INPUT ROWS
◆ ◆ ◆ ◆ ◆

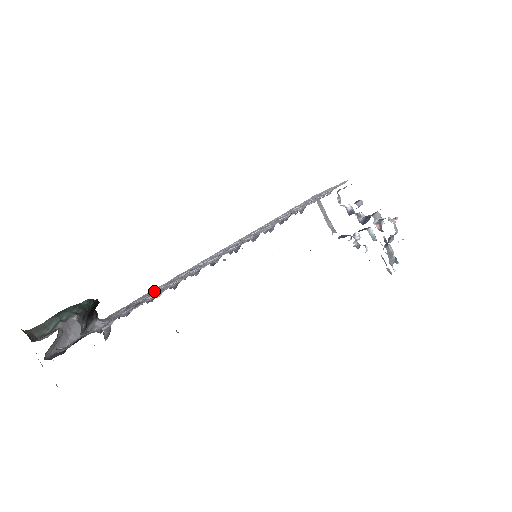
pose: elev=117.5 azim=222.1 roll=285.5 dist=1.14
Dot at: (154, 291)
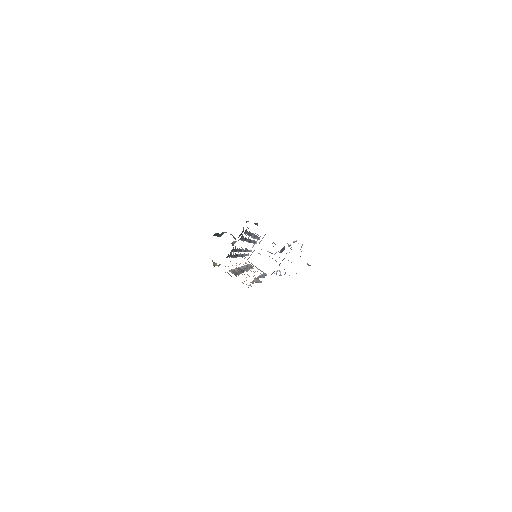
Dot at: occluded
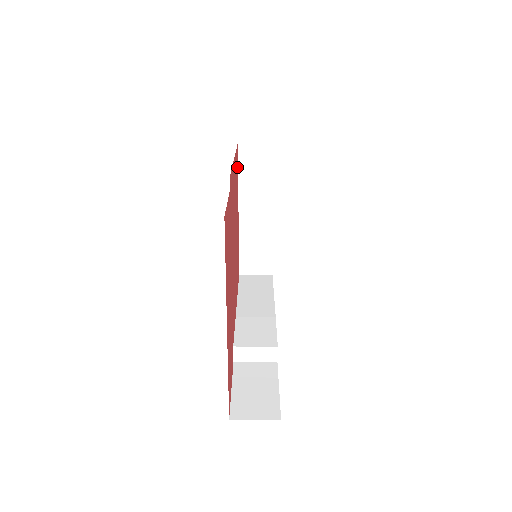
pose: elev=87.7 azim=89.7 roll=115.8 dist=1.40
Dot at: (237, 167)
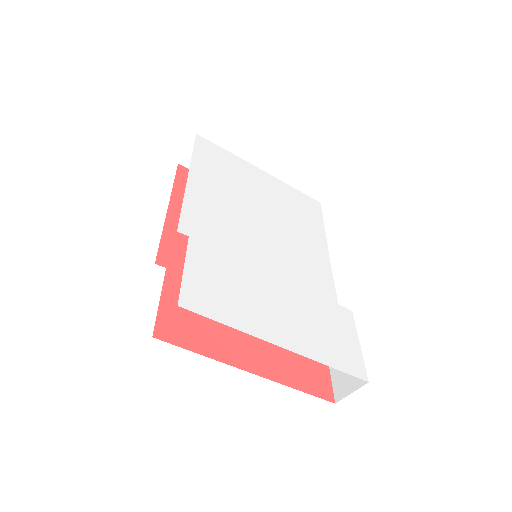
Dot at: occluded
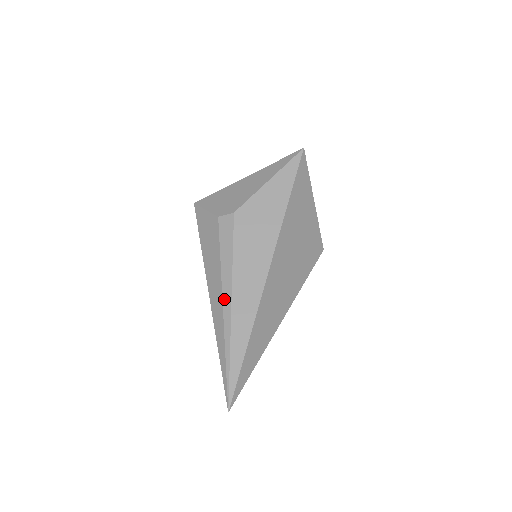
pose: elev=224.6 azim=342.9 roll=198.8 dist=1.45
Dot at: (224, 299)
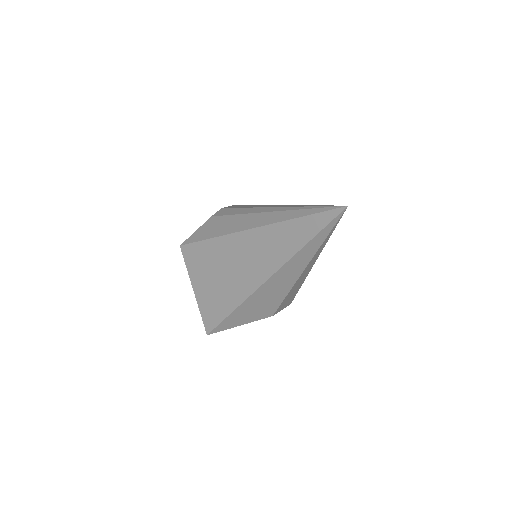
Dot at: (264, 211)
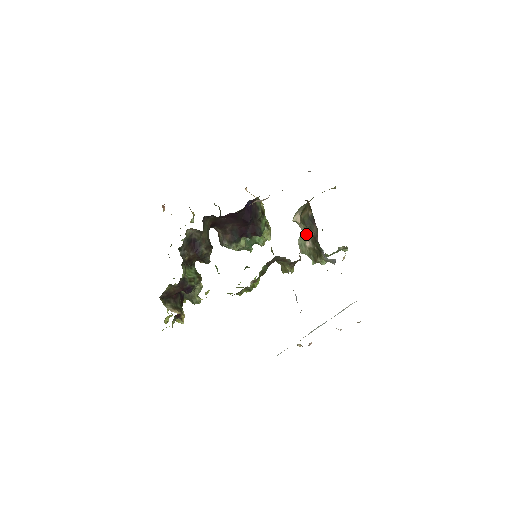
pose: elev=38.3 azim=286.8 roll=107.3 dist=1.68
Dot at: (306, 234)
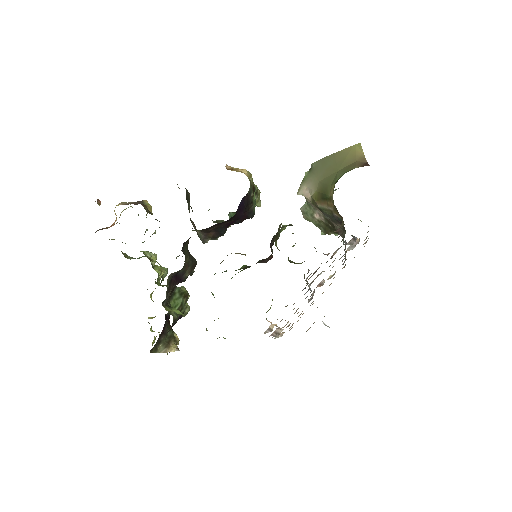
Dot at: (317, 209)
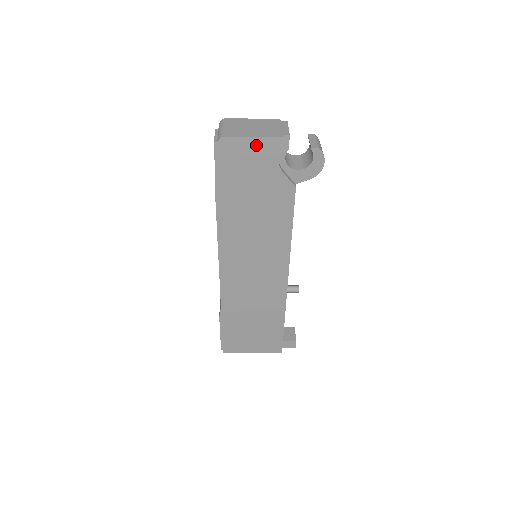
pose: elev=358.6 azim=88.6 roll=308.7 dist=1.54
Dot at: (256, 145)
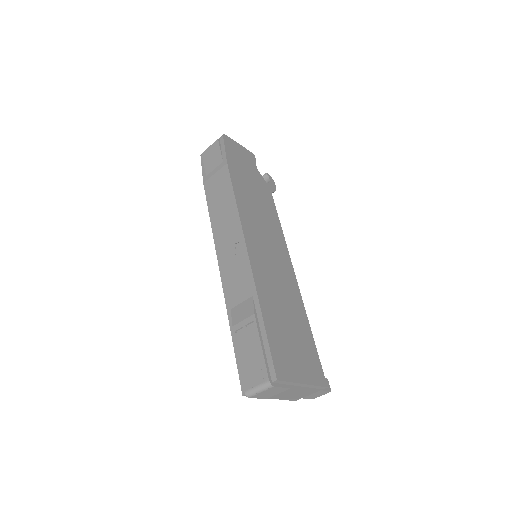
Dot at: (243, 150)
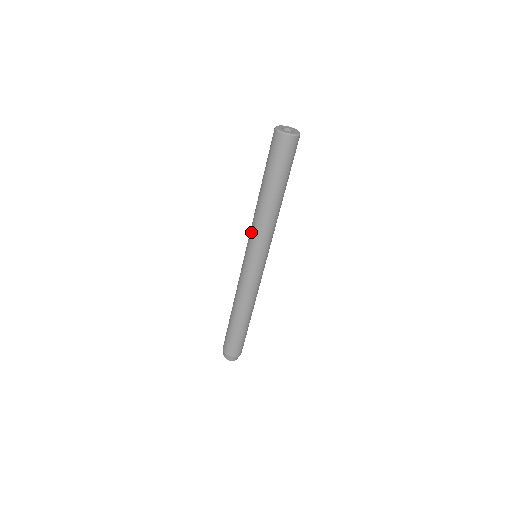
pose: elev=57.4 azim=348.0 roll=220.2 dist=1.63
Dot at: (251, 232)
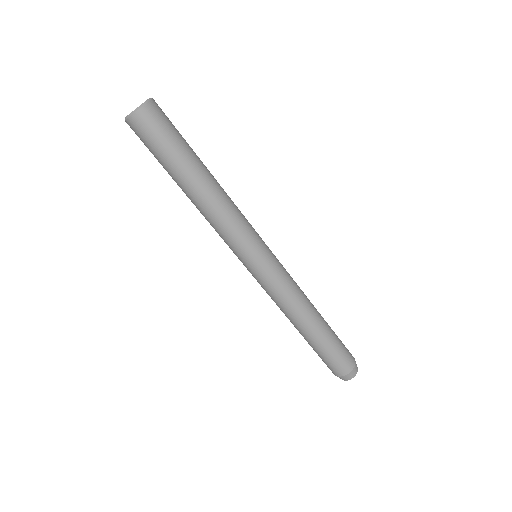
Dot at: (228, 238)
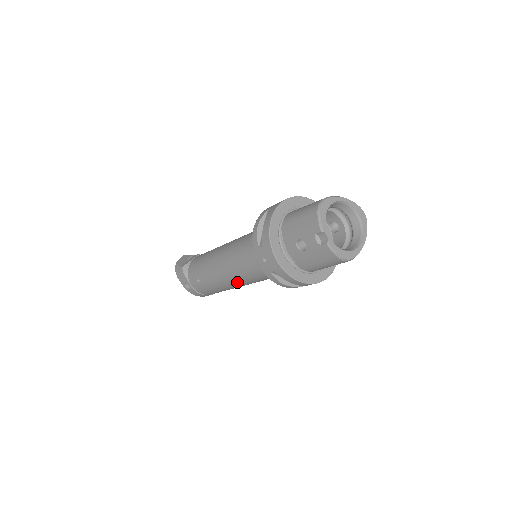
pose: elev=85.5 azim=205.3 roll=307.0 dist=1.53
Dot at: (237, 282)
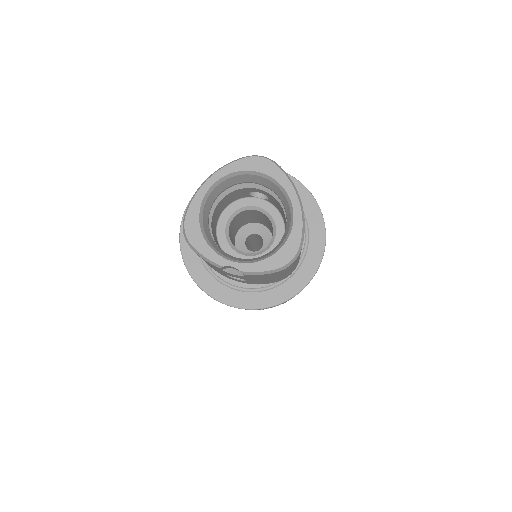
Dot at: occluded
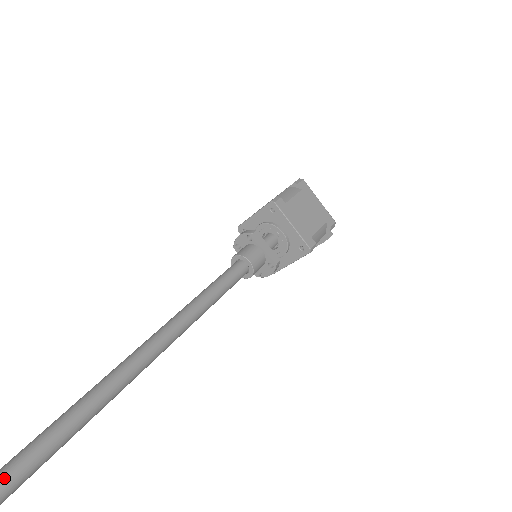
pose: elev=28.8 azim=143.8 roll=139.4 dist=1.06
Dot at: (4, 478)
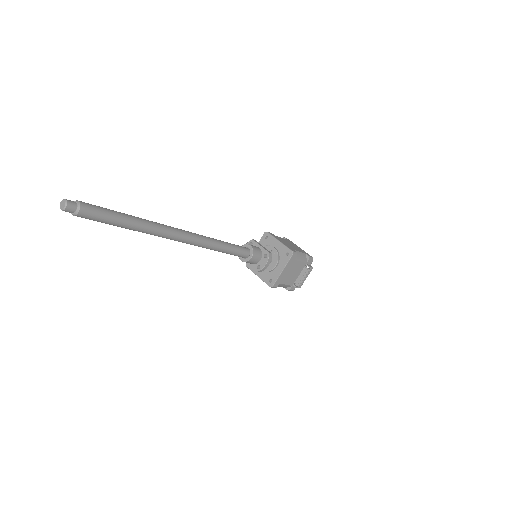
Dot at: (98, 206)
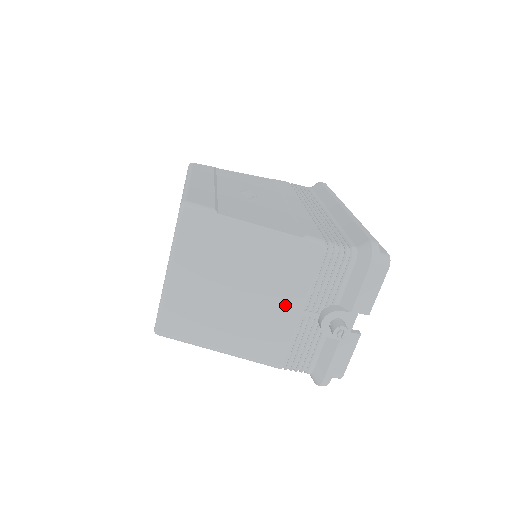
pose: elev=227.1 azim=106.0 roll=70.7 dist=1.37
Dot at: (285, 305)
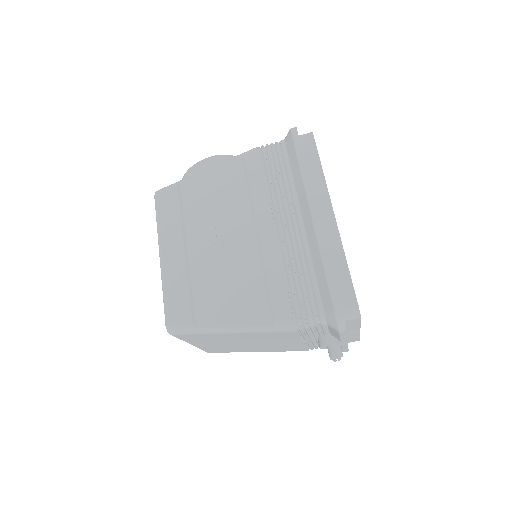
Dot at: (286, 342)
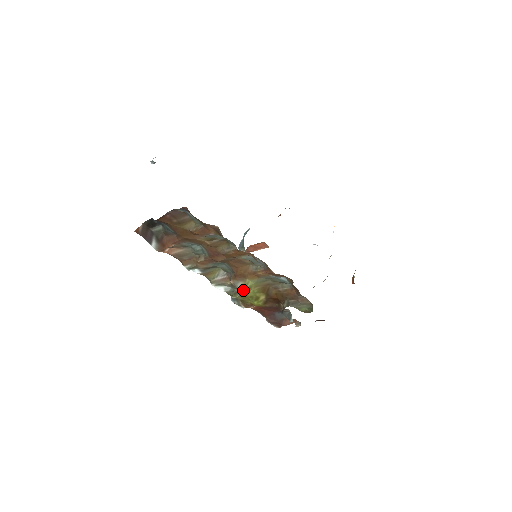
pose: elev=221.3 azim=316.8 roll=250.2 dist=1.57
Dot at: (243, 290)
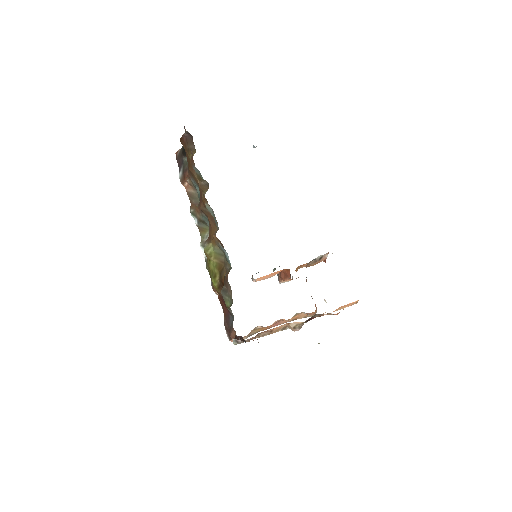
Dot at: (207, 255)
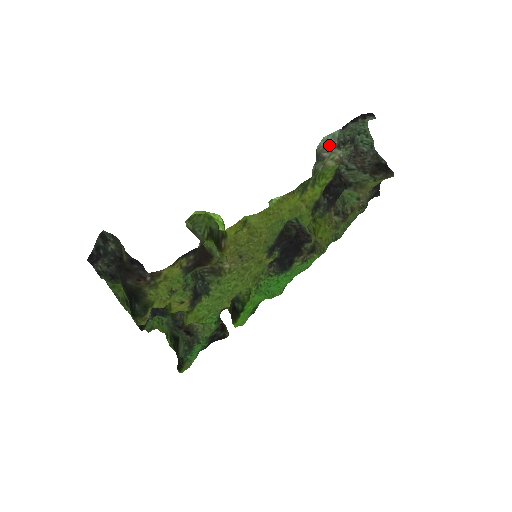
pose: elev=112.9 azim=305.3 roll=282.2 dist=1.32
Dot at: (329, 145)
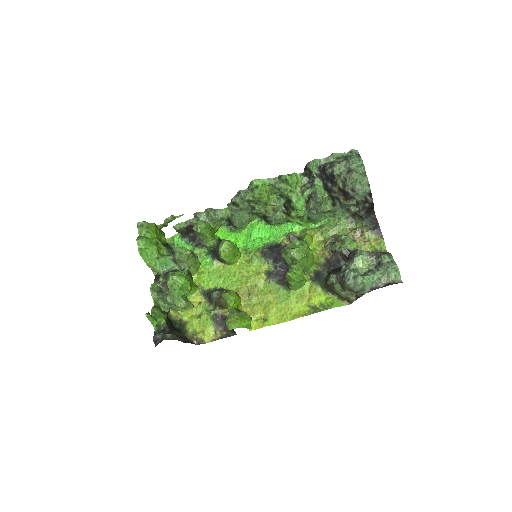
Dot at: (354, 292)
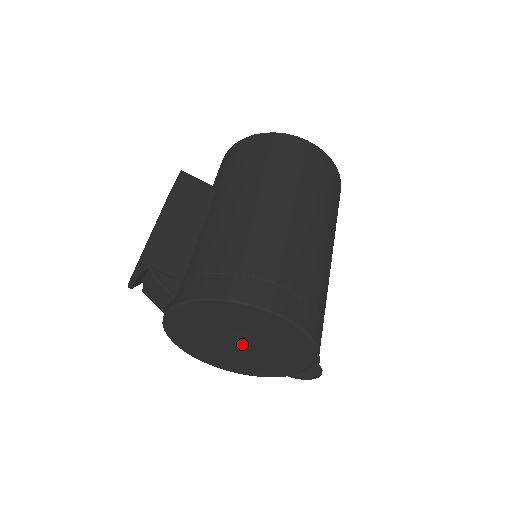
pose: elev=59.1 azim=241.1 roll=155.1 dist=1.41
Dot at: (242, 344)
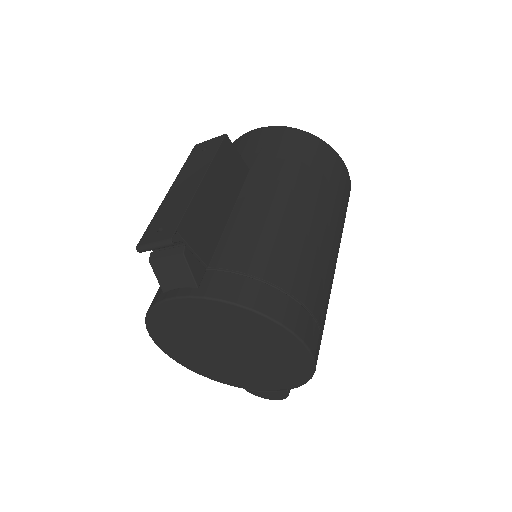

◆ ◆ ◆ ◆ ◆

DO THIS
Reproduce the data verbatim from its first line through the line containing "Dot at: (243, 150)", including that line, and omit the pictures.

WRITTEN ANSWER
pose: elev=117.5 azim=222.1 roll=285.5 dist=1.14
Dot at: (154, 291)
Dot at: occluded
pose: elev=87.7 azim=89.7 roll=115.8 dist=1.40
Dot at: (237, 167)
Dot at: occluded
pose: elev=224.6 azim=342.9 roll=198.8 dist=1.45
Dot at: (224, 299)
Dot at: (264, 211)
pose: elev=38.3 azim=286.8 roll=107.3 dist=1.68
Dot at: (306, 234)
Dot at: (317, 209)
pose: elev=358.6 azim=88.6 roll=308.7 dist=1.54
Dot at: (256, 145)
Dot at: (243, 150)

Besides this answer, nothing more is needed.